Decide what data you want to collect, and how that data will live in your system, early on in the planning process. This will ensure you don’t miss an important window to collect data from candidates, like at the event registration or the post-event survey, for example.
How to plan for event tracking
One of the most important steps is planning the technical aspect of data collection in advance. Will an online registration form feed directly into your CRM? Or will you record your attendees on the day of?
You will also need to know in advance what information fields to collect depending on what you want to report on down the line, like the experience level of the candidate, key skills, or how they first learned about the company.
Here is a guide that outlines the tasks that you need to map out in parallel with your event planning, in order to make sure you’ll have all the data you need when it’s time to determine the ROI of your event.
Event organization tasks
- Nail down your target audience
- Decide on your goal (i.e. employer brand awareness, application time acceleration)
- Who are the internal participants? (i.e. Hiring managers, department heads, recruiters)
- What is the time, place and event schedule?
- How will you promote the event?
Day of event:
- How will the registration/check-in process work and who is in charge of that?
- How will guests and participants be engaged during the event? (i.e. networking, entertainment, one-to-one meetings)
- Filter and add prospective candidates to your talent pipeline
- Add candidates to relevant recruitment marketing campaigns
- Update candidate or applicant information as needed
- Create a follow-up message to thank guests, invite them to future events, share relevant content or current job openings.
Event tracking tasks
- Create/curate a list of candidates to invite
- Set up a user-friendly and responsive registration form
- Build a nurture campaign for registrants
- Keep track of time and resources spent
Day of event:
- Provide a fast and smooth check-in process
- Ensure prospective candidates are aware of how their information will be used
- Consolidate information so you have a single source of truth for your event
- Build out the follow-up campaigns to keep attendees engaged
ROI and event attribution
When data collection and tracking are done right, you can add events to an “attribution model”, and figure out exactly how much they contribute to making a great hire.
An “attribution model” is a framework often used in marketing and sales to determine how much each touchpoint with a customer contributes to making a sale. For recruiting, these touchpoints would be the different steps in your candidate journey.
There are different types of attribution models.

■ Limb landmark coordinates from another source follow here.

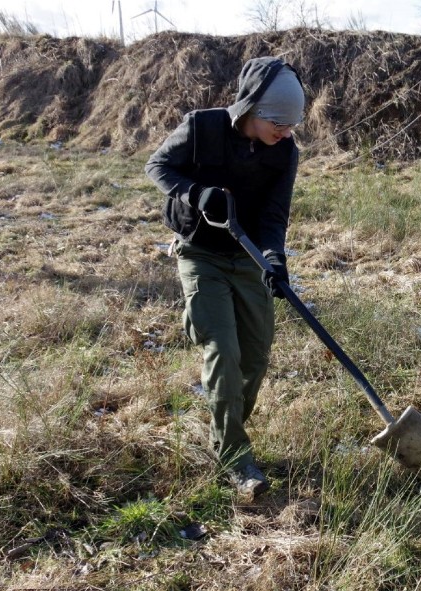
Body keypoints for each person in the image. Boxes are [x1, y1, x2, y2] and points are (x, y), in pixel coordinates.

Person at [145, 57, 305, 497]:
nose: (285, 132)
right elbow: (157, 166)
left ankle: (225, 424)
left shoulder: (285, 152)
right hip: (201, 254)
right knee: (223, 349)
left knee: (254, 355)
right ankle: (235, 456)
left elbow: (274, 215)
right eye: (277, 121)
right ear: (251, 107)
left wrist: (275, 260)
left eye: (292, 125)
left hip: (249, 256)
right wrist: (197, 194)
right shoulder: (202, 128)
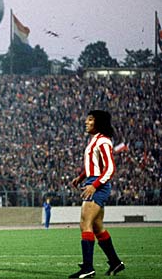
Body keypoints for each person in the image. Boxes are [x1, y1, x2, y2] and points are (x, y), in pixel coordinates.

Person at [68, 110, 125, 278]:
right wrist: (81, 177)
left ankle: (88, 268)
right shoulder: (95, 140)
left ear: (98, 122)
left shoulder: (103, 142)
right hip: (93, 181)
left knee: (85, 223)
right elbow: (94, 165)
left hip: (98, 184)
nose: (86, 122)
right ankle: (115, 262)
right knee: (97, 226)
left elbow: (110, 168)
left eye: (90, 120)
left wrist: (94, 184)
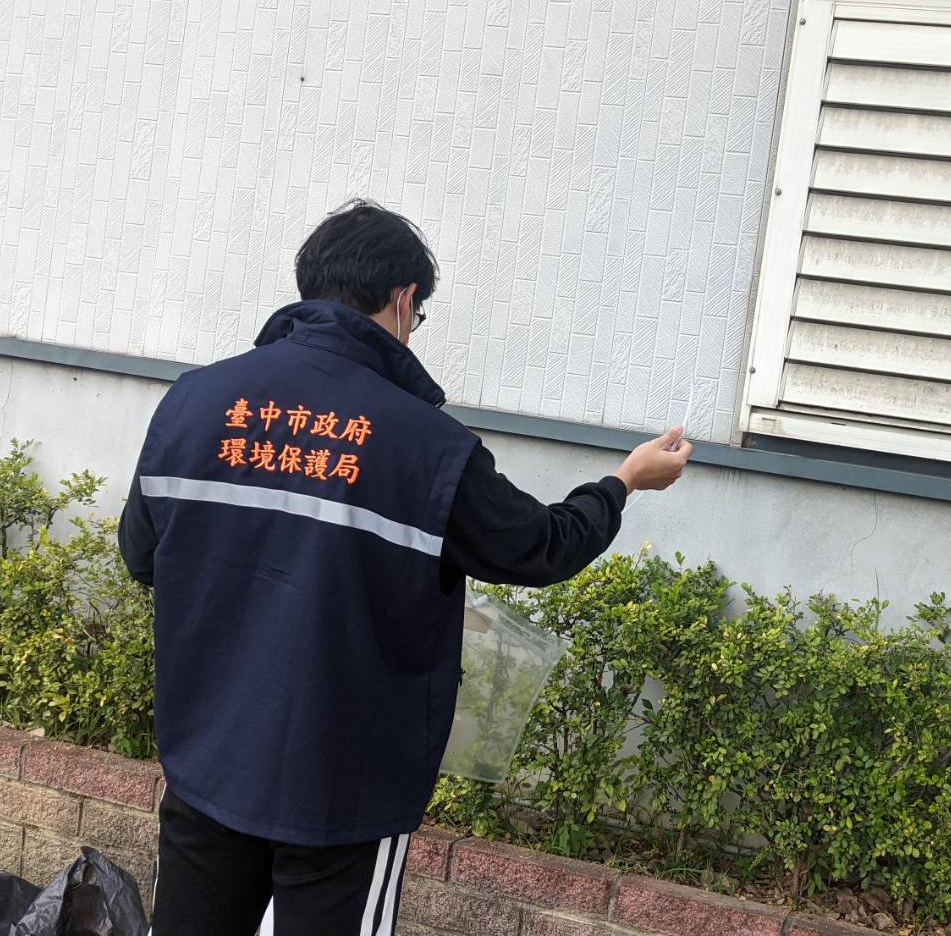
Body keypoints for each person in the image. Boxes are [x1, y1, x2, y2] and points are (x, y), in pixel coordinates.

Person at [116, 199, 691, 935]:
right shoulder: (427, 445)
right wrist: (624, 482)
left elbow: (144, 557)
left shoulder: (194, 403)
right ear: (402, 299)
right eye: (418, 315)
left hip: (208, 761)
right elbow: (541, 546)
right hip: (346, 789)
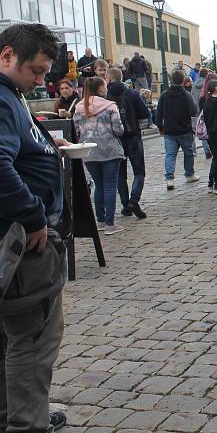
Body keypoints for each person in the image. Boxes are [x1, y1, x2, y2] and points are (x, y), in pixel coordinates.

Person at [0, 23, 69, 433]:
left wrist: (44, 144)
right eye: (36, 71)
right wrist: (33, 215)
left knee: (14, 338)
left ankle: (18, 416)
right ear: (7, 56)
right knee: (33, 338)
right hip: (19, 243)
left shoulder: (11, 96)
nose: (41, 80)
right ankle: (27, 423)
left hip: (15, 240)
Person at [73, 76, 126, 235]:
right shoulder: (110, 106)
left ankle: (101, 220)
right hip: (109, 149)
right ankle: (110, 223)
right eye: (105, 85)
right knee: (110, 186)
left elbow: (76, 131)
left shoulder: (78, 107)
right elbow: (118, 129)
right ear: (100, 88)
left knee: (99, 186)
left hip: (89, 150)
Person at [106, 67, 149, 219]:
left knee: (120, 174)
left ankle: (126, 206)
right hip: (133, 136)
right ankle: (134, 200)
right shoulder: (132, 93)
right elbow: (145, 113)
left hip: (114, 138)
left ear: (108, 79)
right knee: (139, 172)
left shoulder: (105, 95)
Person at [156, 70, 200, 189]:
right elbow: (193, 111)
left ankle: (169, 179)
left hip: (169, 130)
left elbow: (158, 113)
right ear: (183, 81)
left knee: (170, 155)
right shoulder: (186, 95)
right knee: (188, 153)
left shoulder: (164, 95)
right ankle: (189, 174)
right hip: (184, 129)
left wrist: (160, 126)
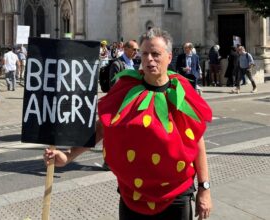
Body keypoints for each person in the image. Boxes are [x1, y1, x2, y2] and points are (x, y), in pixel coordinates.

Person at [44, 27, 212, 220]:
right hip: (133, 194)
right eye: (145, 53)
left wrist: (204, 188)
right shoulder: (126, 88)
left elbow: (197, 140)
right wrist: (68, 156)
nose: (149, 59)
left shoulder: (181, 90)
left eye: (156, 54)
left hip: (176, 195)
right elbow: (101, 128)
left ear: (169, 56)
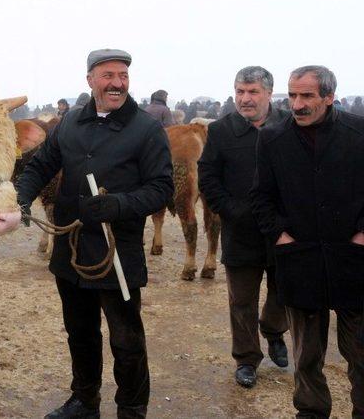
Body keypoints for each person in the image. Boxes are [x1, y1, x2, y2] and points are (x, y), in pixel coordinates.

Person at [16, 49, 174, 419]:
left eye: (123, 75)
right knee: (80, 333)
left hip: (116, 250)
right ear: (90, 79)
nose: (117, 83)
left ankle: (132, 408)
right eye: (108, 75)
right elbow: (41, 165)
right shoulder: (70, 123)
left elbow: (161, 188)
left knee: (126, 339)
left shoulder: (146, 129)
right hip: (71, 250)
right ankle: (84, 401)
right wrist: (21, 195)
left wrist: (117, 205)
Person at [251, 65, 364, 418]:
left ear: (329, 98)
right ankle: (311, 412)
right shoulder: (272, 138)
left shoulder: (358, 134)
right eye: (292, 95)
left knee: (360, 351)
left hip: (353, 259)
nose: (297, 104)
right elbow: (261, 197)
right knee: (307, 354)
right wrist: (280, 235)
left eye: (307, 96)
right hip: (299, 259)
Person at [198, 66, 290, 388]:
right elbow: (207, 175)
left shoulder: (289, 125)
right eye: (240, 91)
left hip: (283, 230)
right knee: (241, 300)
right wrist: (230, 210)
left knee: (285, 293)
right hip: (241, 230)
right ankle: (247, 359)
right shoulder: (222, 130)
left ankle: (274, 330)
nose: (245, 98)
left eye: (252, 91)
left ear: (268, 92)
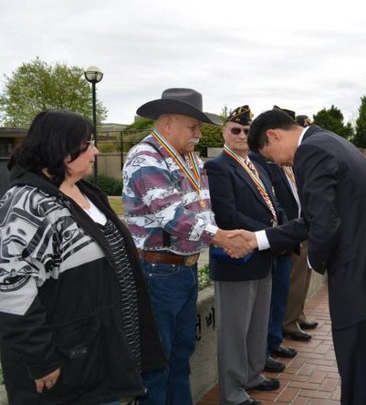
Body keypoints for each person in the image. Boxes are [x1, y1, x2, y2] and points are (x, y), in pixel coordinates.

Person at [245, 108, 366, 405]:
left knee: (358, 370)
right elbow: (320, 217)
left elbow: (323, 223)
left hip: (359, 279)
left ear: (273, 135)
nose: (279, 162)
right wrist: (259, 239)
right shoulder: (331, 141)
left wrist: (313, 261)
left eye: (271, 155)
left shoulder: (310, 151)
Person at [0, 110, 165, 404]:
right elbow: (10, 288)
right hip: (69, 367)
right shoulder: (28, 203)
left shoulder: (85, 192)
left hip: (103, 355)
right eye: (88, 143)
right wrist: (41, 359)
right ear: (63, 149)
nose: (96, 151)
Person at [122, 88, 252, 404]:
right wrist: (224, 239)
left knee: (181, 356)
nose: (198, 133)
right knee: (158, 362)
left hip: (185, 270)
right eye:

A “first touch” model says that the first touch point in a candidate journey is wholly responsible for that candidate being hired. Therefore, you’d calculate the ROI in that model using the following formula:
Event ROI = (Sum of value of candidates closed where the first touchpoint was the event - Cost of Event) / Cost of Event
A “last-touch” model works on the opposite assumption: basically, it assumes that the last touchpoint was the most influential in the decision made by the candidate.
You can build a more sophisticated “multi-touch” attribution model if you want to give different weights to each step in the candidate journey; Segment has a great intro to multi-touch attribution if you would like to learn more.
Note: the way you calculate “Value of Candidates closed” doesn’t really matter, but you must decide what makes the most sense for your organization. It could simply be the number of candidates who apply or get hired, or it could be their annual salary, or any other value that correlates with a successful hire.
What matters is that you calculate that value in the same way for every event. In the end, you want to be able to say: for every X amount of money spent on this event, we got Y number of new candidates, applicants, or hires.
Attribution models and ROI calculations don’t need to be overly sophisticated to be useful. And the trickiest part is not the model or the math behind the ROI – it’s actually collecting the right data and organizing it efficiently.
When planning a recruiting event, make sure to plan for tracking that event as well – it will save a lot of hassle down the road, and help you consistently deliver on your hiring targets.